10 Mai 2020

Brigitte Reimann in ihren Briefen und Tagebüchern

Ein Jahr nach ihrem Tod erschien der Roman "Franziska Linkerhand". Er wurde, obwohl unvollendet, ihr größter Erfolg. Wer war Brigitte Reimann?
In ihren Briefen und Tagebucheintragungen tritt sie uns entgegen: leidenschaftlich und empfindsam, voller Neugier und voller Zweifel; angestrengt bis zur Erschöpfung arbeitend, streitbar die Auseinandersetzung führend und immer auch auf der Suche nach Liebe.
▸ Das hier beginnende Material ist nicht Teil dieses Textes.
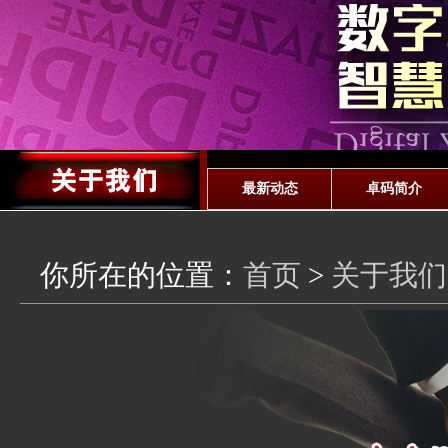
最新动态
卓码简介
你所在的位置：
首页
>
关于我们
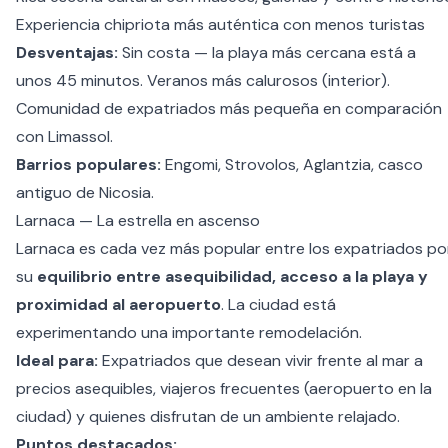
Experiencia chipriota más auténtica con menos turistas
Desventajas:
Sin costa — la playa más cercana está a
unos 45 minutos. Veranos más calurosos (interior).
Comunidad de expatriados más pequeña en comparación
con Limassol.
Barrios populares:
Engomi, Strovolos, Aglantzia, casco
antiguo de Nicosia.
Larnaca — La estrella en ascenso
Larnaca es cada vez más popular entre los expatriados po
su
equilibrio entre asequibilidad, acceso a la playa y
proximidad al aeropuerto
. La ciudad está
experimentando una importante remodelación.
Ideal para:
Expatriados que desean vivir frente al mar a
precios asequibles, viajeros frecuentes (aeropuerto en la
ciudad) y quienes disfrutan de un ambiente relajado.
Puntos destacados:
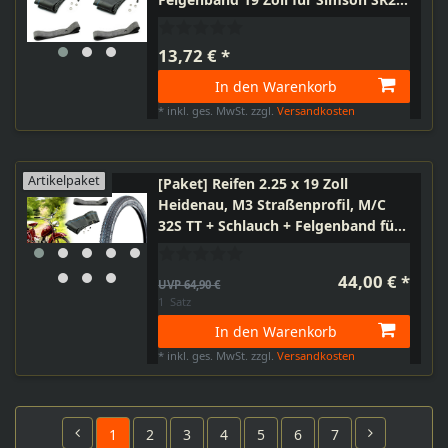
SR2E
13,72 € *
In den Warenkorb
*
inkl. ges. MwSt.
zzgl.
Versandkosten
Artikelpaket
[Paket] Reifen 2.25 x 19 Zoll
Heidenau, M3 Straßenprofil, M/C
32S TT + Schlauch + Felgenband für
Simson SR2 Hercules Zündapp
Kreidler Puch
44,00 € *
UVP 64,90 €
1
Satz
In den Warenkorb
*
inkl. ges. MwSt.
zzgl.
Versandkosten
1
2
3
4
5
6
7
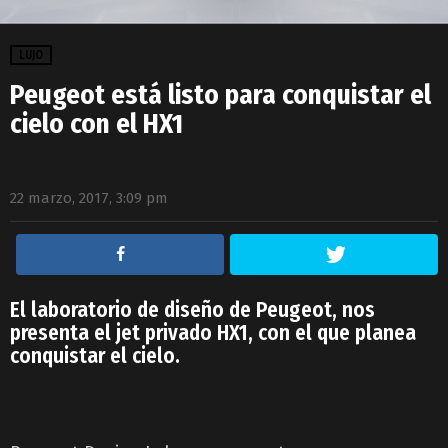
LUJO
Peugeot está listo para conquistar el
cielo con el HX1
22 marzo, 2017, 3:09 pm
El laboratorio de diseño de Peugeot, nos
presenta el jet privado HX1, con el que planea
conquistar el cielo.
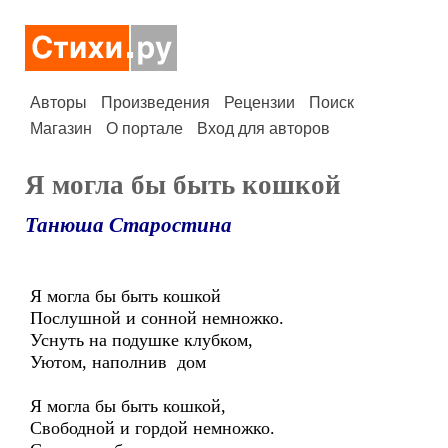
Авторы
Произведения
Рецензии
Поиск
Магазин
О портале
Вход для авторов
Я могла бы быть кошкой
Танюша Старостина
Я могла бы быть кошкой
Послушной и сонной немножко.
Уснуть на подушке клубком,
Уютом, наполнив дом
Я могла бы быть кошкой,
Свободной и гордой немножко.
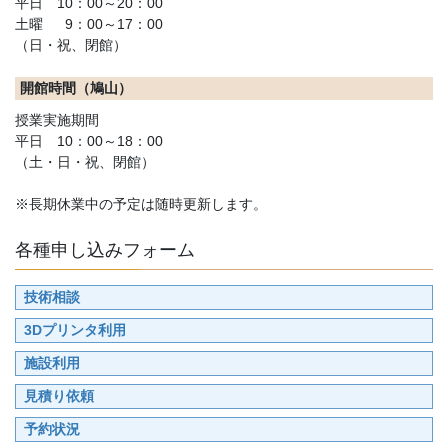
平日 10：00～20：00
ジ
土曜 9：00～17：00
送
（日・祝、閉館）
り
開館時間（鳩山）
授業実施期間
平日 10：00～18：00
（土・日・祝、閉館）
※長期休業中の予定は随時更新します。
各種申し込みフォーム
技術相談
3Dプリンタ利用
施設利用
見積り依頼
予約状況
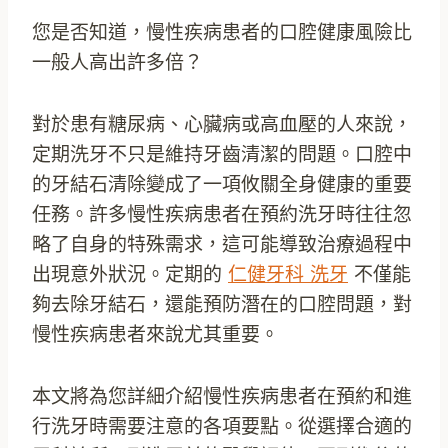
您是否知道，慢性疾病患者的口腔健康風險比
一般人高出許多倍？
對於患有糖尿病、心臟病或高血壓的人來說，
定期洗牙不只是維持牙齒清潔的問題。口腔中
的牙結石清除變成了一項攸關全身健康的重要
任務。許多慢性疾病患者在預約洗牙時往往忽
略了自身的特殊需求，這可能導致治療過程中
出現意外狀況。定期的
仁健牙科 洗牙
不僅能
夠去除牙結石，還能預防潛在的口腔問題，對
慢性疾病患者來說尤其重要。
本文將為您詳細介紹慢性疾病患者在預約和進
行洗牙時需要注意的各項要點。從選擇合適的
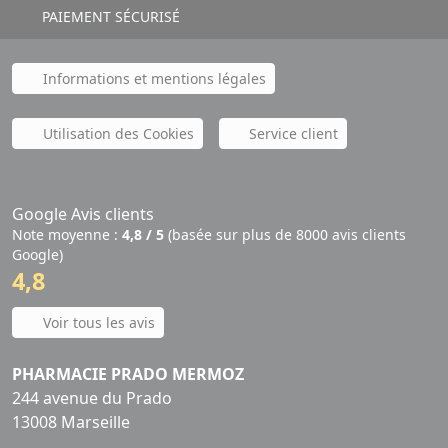
PAIEMENT SÉCURISÉ
Informations et mentions légales
Utilisation des Cookies
Service client
Google Avis clients
Note moyenne :
4,8 / 5
(basée sur plus de 8000 avis clients
Google)
4,8
Voir tous les avis
PHARMACIE PRADO MERMOZ
244 avenue du Prado
13008 Marseille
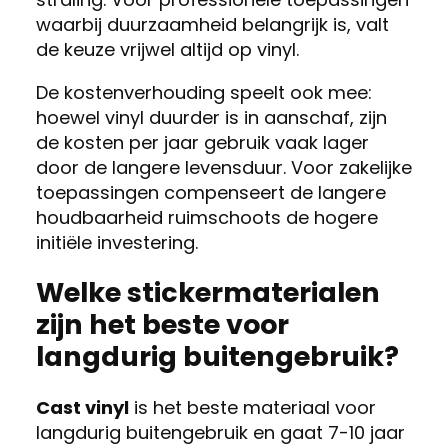
waarbij duurzaamheid belangrijk is, valt
de keuze vrijwel altijd op vinyl.
De kostenverhouding speelt ook mee:
hoewel vinyl duurder is in aanschaf, zijn
de kosten per jaar gebruik vaak lager
door de langere levensduur. Voor zakelijke
toepassingen compenseert de langere
houdbaarheid ruimschoots de hogere
initiële investering.
Welke stickermaterialen
zijn het beste voor
langdurig buitengebruik?
Cast vinyl
is het beste materiaal voor
langdurig buitengebruik en gaat 7-10 jaar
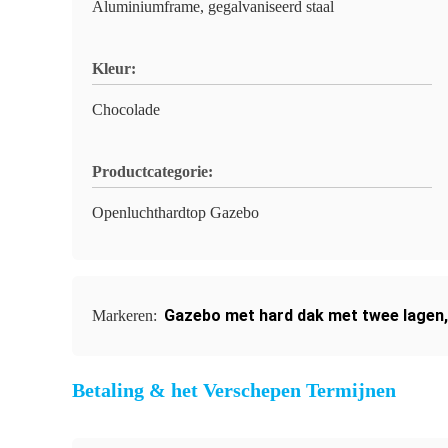
Aluminiumframe, gegalvaniseerd staal
Kleur:
Chocolade
Productcategorie:
Openluchthardtop Gazebo
Gazebo met hard dak met twee lagen
Markeren:
Betaling & het Verschepen Termijnen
So lernen wir es kennen, das kurze konfliktreiche Leben dieser liebenswerten Autorin, ein Leben, ebenso interessant und packend vielleicht wie das ihrer inzwischen so berühmt gewordenen Romanheldin, der sie viel von ihren Empfindungen und Erfahrungen mitgegeben hat.
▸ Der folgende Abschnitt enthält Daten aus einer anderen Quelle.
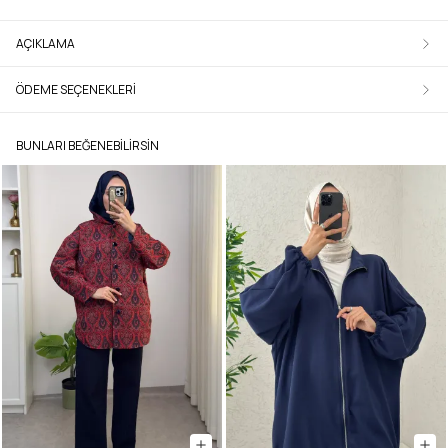
AÇIKLAMA
ÖDEME SEÇENEKLERI
BUNLARI BEĞENEBILIRSIN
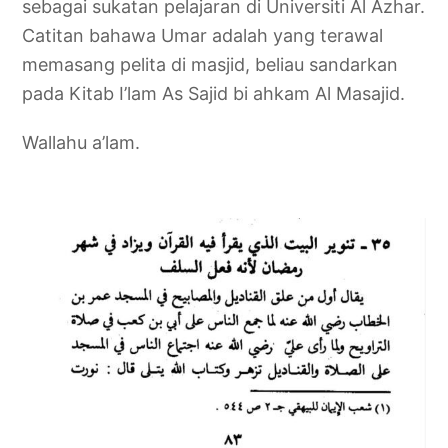
sebagai sukatan pelajaran di Universiti Al Azhar.
Catitan bahawa Umar adalah yang terawal
memasang pelita di masjid, beliau sandarkan
pada Kitab I’lam As Sajid bi ahkam Al Masajid.
Wallahu a’lam.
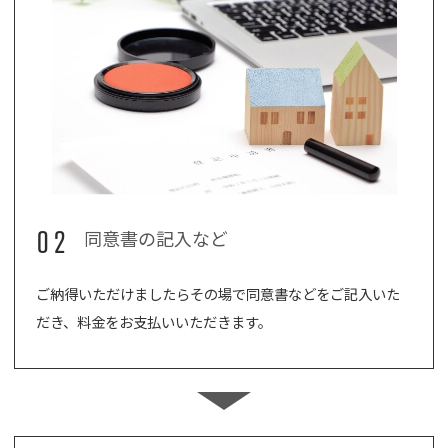
02
同意書の記入など
ご納得いただけましたらその場で同意書などをご記入いた
だき、料金をお支払いいただきます。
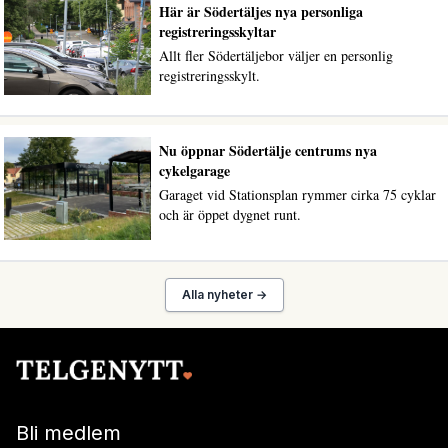
Här är Södertäljes nya personliga
registreringsskyltar
Allt fler Södertäljebor väljer en personlig
registreringsskylt.
Nu öppnar Södertälje centrums nya
cykelgarage
Garaget vid Stationsplan rymmer cirka 75 cyklar
och är öppet dygnet runt.
Alla nyheter →
Bli medlem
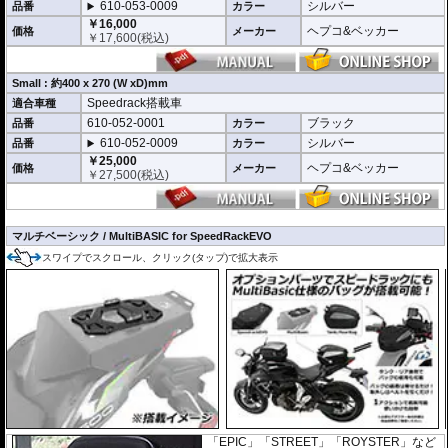
610-053-0009
シルバー
品番
カラー
￥16,000
ヘプコ&ベッカー
価格
メーカー
￥
17,600
(税込)
Small : 約400 x 270 (W xD)mm
Speedrack搭載車
適合車種
610-052-0001
ブラック
品番
カラー
610-052-0009
シルバー
品番
カラー
￥25,000
ヘプコ&ベッカー
価格
メーカー
￥
27,500
(税込)
マルチベーシック / MultiBASIC for SpeedRackEVO
スワイプでスクロール、クリック(タップ)で拡大表示
「EPIC」「STREET」「ROYSTER」など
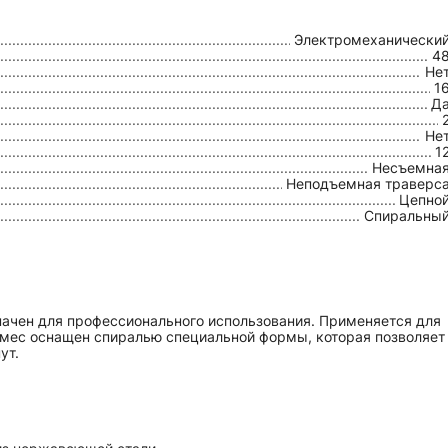
Электромеханически
4
Не
1
Д
Не
1
Несъемна
Неподъемная траверс
Цепно
Спиральны
начен для профессионального использования. Применяется для
томес оснащен спиралью специальной формы, которая позволяет
ут.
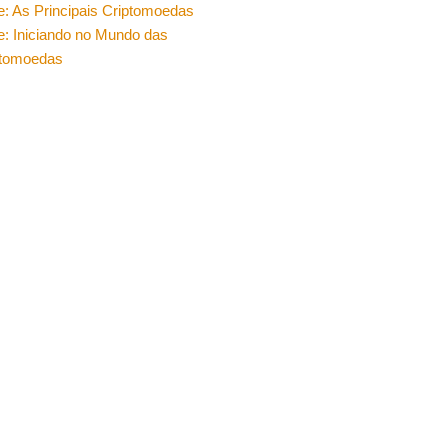
e: As Principais Criptomoedas
e: Iniciando no Mundo das
ptomoedas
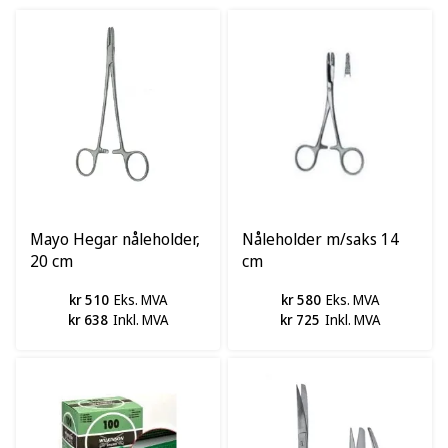
Mayo Hegar nåleholder,
Nåleholder m/saks 14
20 cm
cm
kr 510
Eks. MVA
kr 580
Eks. MVA
kr 638
Inkl. MVA
kr 725
Inkl. MVA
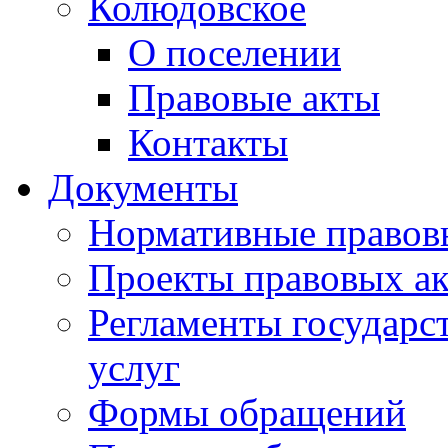
Колюдовское
О поселении
Правовые акты
Контакты
Документы
Нормативные правов
Проекты правовых ак
Регламенты государ
услуг
Формы обращений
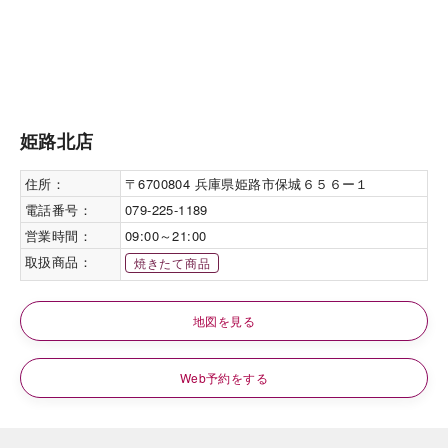
姫路北店
住所：
〒6700804 兵庫県姫路市保城６５６ー１
電話番号：
079-225-1189
営業時間：
09:00～21:00
取扱商品：
焼きたて商品
地図を見る
Web予約をする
"Merkwürdigerweise gewöhnt man sich an den Gedanken, ein womöglich kurzbefristetes Leben zu führen: Es ist nicht mal eine dramatische Situation, der Alltag geht halt so weiter, wir gehen einkaufen, planen Sommerferien, haben die üblichen Geldsorgen... Wahrscheinlich liegt es auch an dem ständigen Umgang mit Ärzten: sie haben ganz andere Schicksale zu bieten, und der Tod, auch der eigene Tod, hat keine Schrecken für sie, und nach einem Tag im OP finden sie weder Bücher noch Schriftsteller noch deren Probleme sehr wichtig, und da wir ohnehin erzogen sind, uns wie unartige Kinder oder Geranien am Podium zu fühlen, habe ich tatsächlich oft ein schlechtes Gewissen, wenn ich abends mit meinem Eheliebsten und seinen Freunden zusammen bin, die sich tagsüber damit beschäftigt haben, menschliches Leben zu erhalten, während ich über einem Blatt Papier über den Sinn des Lebens meditiert habe."